=== Section Start ===

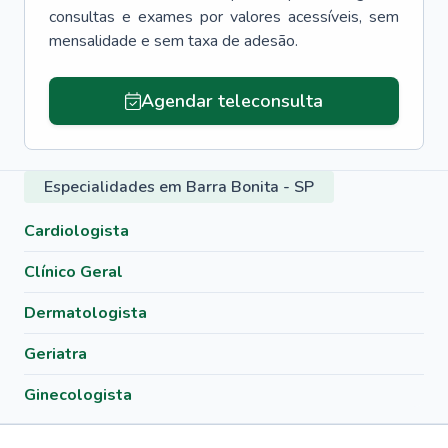
consultas e exames por valores acessíveis, sem
mensalidade e sem taxa de adesão.
Agendar teleconsulta
Especialidades em Barra Bonita - SP
Cardiologista
Clínico Geral
Dermatologista
Geriatra
Ginecologista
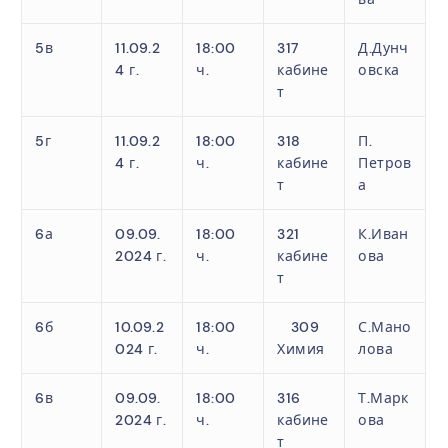
5в
11.09.2
18:00
317
Д.Дунч
4 г.
ч.
кабине
овска
т
5г
11.09.2
18:00
318
П.
4 г.
ч.
кабине
Петров
т
а
6а
09.09.
18:00
321
К.Иван
2024 г.
ч.
кабине
ова
т
6б
10.09.2
18:00
309
С.Мано
024 г.
ч.
Химия
лова
6в
09.09.
18:00
316
Т.Марк
2024 г.
ч.
кабине
ова
т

=== Section End ===

§ **Instructions to follow**
Pictures stay out; reproduce every line of the records exactly.

§ **Result of this task**
consultas e exames por valores acessíveis, sem
mensalidade e sem taxa de adesão.
Agendar teleconsulta
Especialidades em Barra Bonita - SP
Cardiologista
Clínico Geral
Dermatologista
Geriatra
Ginecologista
5в
11.09.2
18:00
317
Д.Дунч
4 г.
ч.
кабине
овска
т
5г
11.09.2
18:00
318
П.
4 г.
ч.
кабине
Петров
т
а
6а
09.09.
18:00
321
К.Иван
2024 г.
ч.
кабине
ова
т
6б
10.09.2
18:00
309
С.Мано
024 г.
ч.
Химия
лова
6в
09.09.
18:00
316
Т.Марк
2024 г.
ч.
кабине
ова
т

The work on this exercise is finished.